■ Exercise prompt:
Copy each entry below exactly as it reads.

Entries taken from a collection
⁂
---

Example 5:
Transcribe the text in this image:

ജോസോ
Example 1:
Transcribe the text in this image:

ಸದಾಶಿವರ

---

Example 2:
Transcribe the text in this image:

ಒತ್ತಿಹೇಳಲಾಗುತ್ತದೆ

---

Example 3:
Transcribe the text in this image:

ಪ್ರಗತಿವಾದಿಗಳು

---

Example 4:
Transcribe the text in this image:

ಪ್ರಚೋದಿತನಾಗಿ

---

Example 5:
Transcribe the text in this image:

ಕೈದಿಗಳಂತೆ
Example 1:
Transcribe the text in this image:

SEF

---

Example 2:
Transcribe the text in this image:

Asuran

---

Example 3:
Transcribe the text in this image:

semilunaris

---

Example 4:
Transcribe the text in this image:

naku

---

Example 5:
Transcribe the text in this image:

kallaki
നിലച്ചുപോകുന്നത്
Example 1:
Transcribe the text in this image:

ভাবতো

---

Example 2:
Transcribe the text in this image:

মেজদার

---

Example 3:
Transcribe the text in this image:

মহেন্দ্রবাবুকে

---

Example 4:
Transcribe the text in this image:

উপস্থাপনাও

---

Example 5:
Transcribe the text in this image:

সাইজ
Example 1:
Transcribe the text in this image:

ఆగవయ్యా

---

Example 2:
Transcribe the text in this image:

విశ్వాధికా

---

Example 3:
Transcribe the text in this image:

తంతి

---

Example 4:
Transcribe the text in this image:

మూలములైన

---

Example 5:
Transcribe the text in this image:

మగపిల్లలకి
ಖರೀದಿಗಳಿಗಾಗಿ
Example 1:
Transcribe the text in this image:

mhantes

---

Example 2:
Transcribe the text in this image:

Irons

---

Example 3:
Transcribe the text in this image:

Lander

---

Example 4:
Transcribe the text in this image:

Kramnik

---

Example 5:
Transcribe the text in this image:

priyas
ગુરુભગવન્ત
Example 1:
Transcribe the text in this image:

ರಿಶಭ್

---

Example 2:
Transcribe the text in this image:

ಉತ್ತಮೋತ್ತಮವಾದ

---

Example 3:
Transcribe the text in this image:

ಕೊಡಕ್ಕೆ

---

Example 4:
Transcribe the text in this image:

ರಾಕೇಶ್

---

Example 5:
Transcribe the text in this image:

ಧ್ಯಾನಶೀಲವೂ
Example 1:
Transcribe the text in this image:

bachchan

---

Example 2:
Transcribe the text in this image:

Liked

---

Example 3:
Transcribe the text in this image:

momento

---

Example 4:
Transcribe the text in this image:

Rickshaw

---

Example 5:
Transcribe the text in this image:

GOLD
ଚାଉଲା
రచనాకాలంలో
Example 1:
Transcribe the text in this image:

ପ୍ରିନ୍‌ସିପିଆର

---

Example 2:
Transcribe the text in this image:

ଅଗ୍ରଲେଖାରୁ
⁂
■ Your response:
---

Example 5:
Transcribe the text in this image:

ജോസോ
Example 1:
Transcribe the text in this image:

ಸದಾಶಿವರ

---

Example 2:
Transcribe the text in this image:

ಒತ್ತಿಹೇಳಲಾಗುತ್ತದೆ

---

Example 3:
Transcribe the text in this image:

ಪ್ರಗತಿವಾದಿಗಳು

---

Example 4:
Transcribe the text in this image:

ಪ್ರಚೋದಿತನಾಗಿ

---

Example 5:
Transcribe the text in this image:

ಕೈದಿಗಳಂತೆ
Example 1:
Transcribe the text in this image:

SEF

---

Example 2:
Transcribe the text in this image:

Asuran

---

Example 3:
Transcribe the text in this image:

semilunaris

---

Example 4:
Transcribe the text in this image:

naku

---

Example 5:
Transcribe the text in this image:

kallaki
നിലച്ചുപോകുന്നത്
Example 1:
Transcribe the text in this image:

ভাবতো

---

Example 2:
Transcribe the text in this image:

মেজদার

---

Example 3:
Transcribe the text in this image:

মহেন্দ্রবাবুকে

---

Example 4:
Transcribe the text in this image:

উপস্থাপনাও

---

Example 5:
Transcribe the text in this image:

সাইজ
Example 1:
Transcribe the text in this image:

ఆగవయ్యా

---

Example 2:
Transcribe the text in this image:

విశ్వాధికా

---

Example 3:
Transcribe the text in this image:

తంతి

---

Example 4:
Transcribe the text in this image:

మూలములైన

---

Example 5:
Transcribe the text in this image:

మగపిల్లలకి
ಖರೀದಿಗಳಿಗಾಗಿ
Example 1:
Transcribe the text in this image:

mhantes

---

Example 2:
Transcribe the text in this image:

Irons

---

Example 3:
Transcribe the text in this image:

Lander

---

Example 4:
Transcribe the text in this image:

Kramnik

---

Example 5:
Transcribe the text in this image:

priyas
ગુરુભગવન્ત
Example 1:
Transcribe the text in this image:

ರಿಶಭ್

---

Example 2:
Transcribe the text in this image:

ಉತ್ತಮೋತ್ತಮವಾದ

---

Example 3:
Transcribe the text in this image:

ಕೊಡಕ್ಕೆ

---

Example 4:
Transcribe the text in this image:

ರಾಕೇಶ್

---

Example 5:
Transcribe the text in this image:

ಧ್ಯಾನಶೀಲವೂ
Example 1:
Transcribe the text in this image:

bachchan

---

Example 2:
Transcribe the text in this image:

Liked

---

Example 3:
Transcribe the text in this image:

momento

---

Example 4:
Transcribe the text in this image:

Rickshaw

---

Example 5:
Transcribe the text in this image:

GOLD
ଚାଉଲା
రచనాకాలంలో
Example 1:
Transcribe the text in this image:

ପ୍ରିନ୍‌ସିପିଆର

---

Example 2:
Transcribe the text in this image:

ଅଗ୍ରଲେଖାରୁ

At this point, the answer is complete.